Yeah, but an even more important system programming trick is to measure what you're doing every time. Performance optimization at this level is never about just trusting tools. If you aren't willing to be reading generated machine code and checking perf counters, you aren't really going to get much benefit.

And if you're willing to check your optimizations by reading disassembly, tricks like stuffing tag bits into the bottom of aligned pointer values is pretty routine.

saagarjha · on Sept 20, 2019

The abstraction necessary to make tagged pointers platform-dependent is quite small and trivially removed by any optimizing compiler.

vardump · on Sept 20, 2019

Yeah, don't believe in dogmas, measure.
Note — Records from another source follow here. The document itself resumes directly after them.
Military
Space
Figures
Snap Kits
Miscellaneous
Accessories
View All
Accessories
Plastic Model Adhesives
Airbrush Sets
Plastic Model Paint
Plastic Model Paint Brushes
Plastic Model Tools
Zero cost abstractions sometimes are anything but.

hinkley · on Sept 20, 2019

And sometimes the surprises can be in the other direction.

Cache thrashing is a thing. And perf analysis tools have bookkeeping errors.

BeeOnRope · on Sept 20, 2019

Those failures were all about top bits, not low bits though weren't they?

What problems did lower bit use cause? You always had to mask it away even on the old boxes, no?

astrobe_ · on Sept 20, 2019

I'm curious, when does it fail?

groby_b · on Sept 20, 2019

That does not hold for Intel x86 architecture chips, which are perfectly happy to have unaligned integers.

As for struct members, the alignment is (of course) "implementation defined", which is the fancy way of throwing up your hands and saying "whatever". (Since C++11 we actually have alignas(), which at least gives manual control)

tynorf · on Sept 20, 2019

Many (most? all?) allocators are guaranteed to give you back aligned pointers.

For instance, jemalloc(3) on amd64 platforms will give back 16-byte aligned pointers:

  [...] The allocated space is suitably aligned
  (after possible pointer coercion) for storage of any type of object.

astrobe_ · on Sept 20, 2019

One can construct an aligned pointer on a chunk of allocated memory by asking for the needed quantity plus the size of the alignment and the "nudge" the pointer you get to the next word boundary (and you can do something with the "wasted" byte before it, like storing the size of the object).

But that sort of trick is only worth it if you are writing a compiler and its runtime, an interpreter, a memory allocator (in particular GCs) or at the very last some sort of high performance library (you would return your "featured pointer" as an opaque type to the user).